Information provided section start

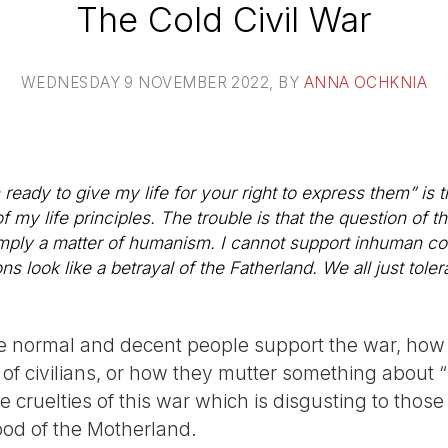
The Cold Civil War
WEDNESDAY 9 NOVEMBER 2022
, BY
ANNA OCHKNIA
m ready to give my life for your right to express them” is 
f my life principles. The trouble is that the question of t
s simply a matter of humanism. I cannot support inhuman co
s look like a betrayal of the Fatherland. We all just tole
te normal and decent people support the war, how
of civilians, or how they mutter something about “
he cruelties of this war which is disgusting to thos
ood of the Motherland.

Information provided section end
Information provided section start

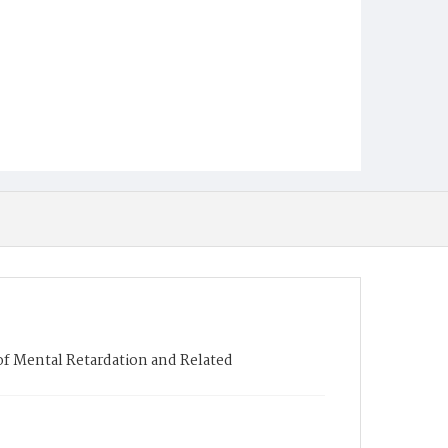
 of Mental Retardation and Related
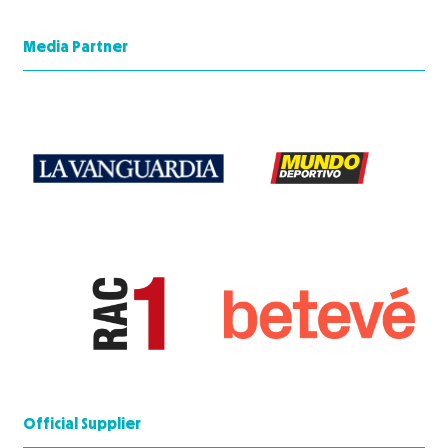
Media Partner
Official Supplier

Information provided section end

Your instructions. Copy verbatim, from the listing above, each line from the one containing "The Cold Civil War" down to the one containing "ood of the Motherland.", inclusive.

Exercise output.
The Cold Civil War
WEDNESDAY 9 NOVEMBER 2022
, BY
ANNA OCHKNIA
m ready to give my life for your right to express them” is 
f my life principles. The trouble is that the question of t
s simply a matter of humanism. I cannot support inhuman co
s look like a betrayal of the Fatherland. We all just tole
te normal and decent people support the war, how
of civilians, or how they mutter something about “
he cruelties of this war which is disgusting to thos
ood of the Motherland.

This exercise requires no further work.